Fidelity’s Matt Siddle has shifted to an overweight stance on oil and energy stocks in his blockbuster European equity fund.
The Citywire + rated manager revealed the change in an investor update for the €533 million Fidelity Funds – European Larger Companies fund.
Siddle, who also runs the Fidelity Funds – European Growth fund, said he had opted to tactically adjust his energy sector exposure following the significant slump in oil prices at the end of 2014.
‘If you look at all of the sectors apart from oil and gas, there is a clear correlation between the more debt you have, the higher your dividend yield. The stronger your balance sheet, the lower your dividend yield,’ Siddle said.

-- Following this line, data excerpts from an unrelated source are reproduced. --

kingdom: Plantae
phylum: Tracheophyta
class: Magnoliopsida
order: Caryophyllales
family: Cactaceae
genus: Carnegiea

‘Oil & gas stands out compared to the other sectors, not just having a high dividend yield but also a high dividend yield compared to its balance sheet strength.’
Siddle said this strength saw him increase exposure in oil stocks from a 0.6 percentage point underweight at the end of the third quarter to a 0.1 percentage point overweight at the end of the year. In addition, he said there was scope for further additions.
‘The price-to-book value for large cap energy stocks relative to the market shows massive de-ratings and the price-to-book compared to the rest of the market is now at its cheapest level for around 60 years. That clearly indicates that the valuations of these stocks are very depressed.’
Siddle said he had increased exposure to Norwegian giant Statoil to capitalise on the weakness, while selling out of BP and reducing exposure to French group Total. In addition, he bought into Nordic banking group DNB NOR.
‘Our shift has come by shifting some of the mining exposure into the energy names. This is as well as an opportunity in DNB NOR, which has de-rated significantly over the past few months, this is despite not being directly impacted by the lower oil price,’ he said.
‘While oil prices are depressed currently and have the potential to move slower in the short term. The natural decline rates of oil means over the next two or three years it is very likely that the oil price will move back up towards the incentive price and that will provide an opportunity for some of the very cheap, high yielding energy stocks.
‘Not to say I am chasing low-quality business. It is not time to chase after any low quality cyclicals, it is finding good quality businesses which have de-rated despite having strong balance sheets and fundamentals.’
The Fidelity Funds – European Larger Companies fund has returned 55.3% in euro terms over the three years to the end of December 2014. This is while its benchmark, the FTSE World Europe TR EUR, rose 53.2% over the same timeframe.